Transactions are publicly visible on the blockchain for traceability.

Practical Recommendations

Based on the above analysis, developers should adopt the following strategies:

• Choose the appropriate framework:

  • Web2: Use Express.js or Django to simplify API development.
  • Web3: Adopt Hardhat (for testing) and Next.js (for frontend integration), for example:

javascript
// Next.js + Web3.js example
import { useEffect, useState } from 'react';
import Web3 from 'web3';

export default function Home() {
  const [balance, setBalance] = useState('');

  useEffect(() => {
    const web3 = new Web3(window.ethereum);
    const account = web3.eth.accounts.privateKeyToAccount(privateKey);
    const balance = web3.eth.getBalance(account.address);
    setBalance(balance);
  }, []);

  return <div>Balance: {balance}</div>;
}

• Security best practices:

  • Web2: Implement HTTPS and input validation to prevent SQL injection.
  • Web3: Use smart contract audits (e.g., OpenZeppelin) and testnets (e.g., Goerli).

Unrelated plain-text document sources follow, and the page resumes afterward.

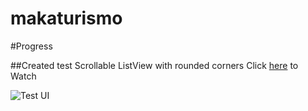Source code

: # makaturismo

#Progress

##Created test Scrollable ListView with rounded corners
Click [here](https://trello-attachments.s3.amazonaws.com/5e44fa1b8b64c4572d2df386/5e4c8ff7e30e64140ee35332/5c7b4388866d1a55ceeeb8f8b63df32c/video-1584499390.mp4) to Watch

![Test UI](https://trello-attachments.s3.amazonaws.com/5e4c8ff7e30e64140ee35332/720x1440/fe4ba4b651c4c5ee363001b8020fd097/89857746_546756622483935_3950525723613069312_n.jpg)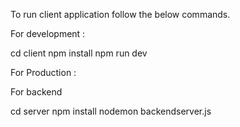 To run client application follow the below commands. 

For development : 

cd client
npm install 
npm run dev

For Production : 




For backend

cd server 
npm install
nodemon backendserver.js
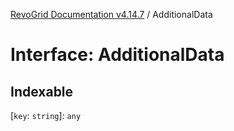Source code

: [RevoGrid Documentation v4.14.7](README.md) / AdditionalData

# Interface: AdditionalData

## Indexable

 \[`key`: `string`\]: `any`
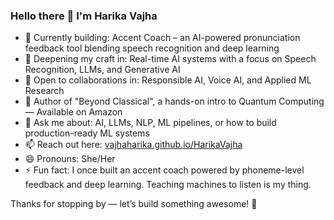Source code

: ### Hello there 👋 I'm Harika Vajha  
<!-- **VAJHAHARIKA/VAJHAHARIKA** is a ✨ _special_ ✨ repository because its `README.md` (this file) appears on your GitHub profile. -->

- 🔭 Currently building: Accent Coach – an AI-powered pronunciation feedback tool blending speech recognition and deep learning
- 🌱 Deepening my craft in: Real-time AI systems with a focus on Speech Recognition, LLMs, and Generative AI
- 👯 Open to collaborations in: Responsible AI, Voice AI, and Applied ML Research
- 📘 Author of "Beyond Classical", a hands-on intro to Quantum Computing — Available on Amazon 
- 💬 Ask me about: AI, LLMs, NLP, ML pipelines, or how to build production-ready ML systems
- 📫 Reach out here: [vajhaharika.github.io/HarikaVajha](https://vajhaharika.github.io/HarikaVajha)
- 😄 Pronouns: She/Her
- ⚡ Fun fact: I once built an accent coach powered by phoneme-level feedback and deep learning. Teaching machines to listen is my thing.

Thanks for stopping by — let’s build something awesome! 🚀
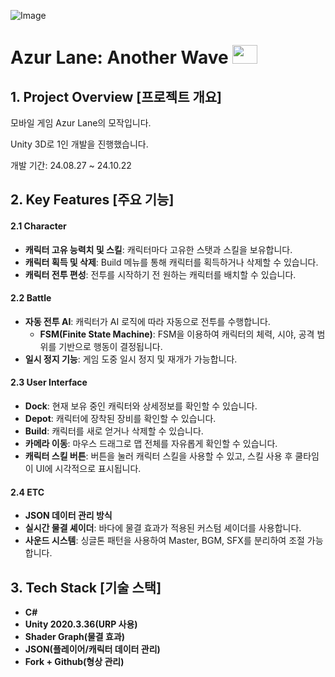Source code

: ![Image](https://github.com/user-attachments/assets/9d5bd81b-f6f9-4362-a239-c82add5919c2)

# Azur Lane: Another Wave [<img src="https://github.com/user-attachments/assets/a6a32091-a55b-4721-adbb-38c79cea22f3"  width="40" height="30"/>](https://youtu.be/ZQeOSHrXYPw)

## 1. Project Overview [프로젝트 개요]

모바일 게임 Azur Lane의 모작입니다.

Unity 3D로 1인 개발을 진행했습니다.

개발 기간: 24.08.27 ~ 24.10.22


## 2. Key Features [주요 기능]

#### 2.1 Character
- **캐릭터 고유 능력치 및 스킬**: 캐릭터마다 고유한 스탯과 스킬을 보유합니다.
- **캐릭터 획득 및 삭제**: Build 메뉴를 통해 캐릭터를 획득하거나 삭제할 수 있습니다.
- **캐릭터 전투 편성**: 전투를 시작하기 전 원하는 캐릭터를 배치할 수 있습니다.

#### 2.2 Battle
- **자동 전투 AI**: 캐릭터가 AI 로직에 따라 자동으로 전투를 수행합니다.
  - **FSM(Finite State Machine)**: FSM을 이용하여 캐릭터의 체력, 시야, 공격 범위를 기반으로 행동이 결정됩니다.
- **일시 정지 기능**: 게임 도중 일시 정지 및 재개가 가능합니다.

#### 2.3 User Interface
- **Dock**: 현재 보유 중인 캐릭터와 상세정보를 확인할 수 있습니다.
- **Depot**: 캐릭터에 장착된 장비를 확인할 수 있습니다.
- **Build**: 캐릭터를 새로 얻거나 삭제할 수 있습니다.
- **카메라 이동**: 마우스 드래그로 맵 전체를 자유롭게 확인할 수 있습니다.
- **캐릭터 스킬 버튼**: 버튼을 눌러 캐릭터 스킬을 사용할 수 있고, 스킬 사용 후 쿨타임이 UI에 시각적으로 표시됩니다.

#### 2.4 ETC
- **JSON 데이터 관리 방식**
- **실시간 물결 셰이더**: 바다에 물결 효과가 적용된 커스텀 셰이더를 사용합니다.
- **사운드 시스템**: 싱글톤 패턴을 사용하여 Master, BGM, SFX를 분리하여 조절 가능합니다.


## 3. Tech Stack [기술 스택]
- **C#**
- **Unity 2020.3.36(URP 사용)**
- **Shader Graph(물결 효과)**
- **JSON(플레이어/캐릭터 데이터 관리)**
- **Fork + Github(형상 관리)**
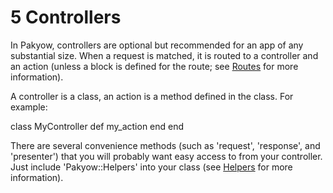 <h1 id="section_5">5 Controllers</h1>

In Pakyow, controllers are optional but recommended for an app of any substantial size. When a request is matched, it is routed to a controller and an action (unless a block is defined for the route; see [Routes](#section_4) for more information).

A controller is a class, an action is a method defined in the class. For example:

<div class="code ruby">
class MyController
  def my_action
  end
end
</div>

There are several convenience methods (such as 'request', 'response', and 'presenter') that you will probably want easy access to from your controller. Just include 'Pakyow::Helpers' into your class (see [Helpers](#section_8) for more information).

• Migration strategy: Enterprises can transition incrementally:

  1. Assess existing data: Extract data using Web2 APIs and migrate to IPFS.
  2. Gradually introduce Web3 features: For example, add NFT support to user profiles.
  3. User education: Provide wallet integration guides (e.g., MetaMask installation).

Conclusion

The fundamental difference between Web3 and Web2 lies in data sovereignty and architectural design: Web2's centralized architecture facilitates development but sacrifices user control, while Web3's decentralized architecture provides censorship resistance but increases complexity. Technically, Web3 relies on blockchain, smart contracts, and distributed storage, requiring developers to master tools such as Solidity, Web3.js, and IPFS. Despite Web3 still facing challenges in scalability and user experience (e.g., fluctuating Gas fees), its potential lies in building a user-driven internet. In the future, with advancements like ZK-Rollups, Web3 may integrate the advantages of Web2. Developers should embrace Web3 but must balance security and efficiency to achieve a truly decentralized application ecosystem.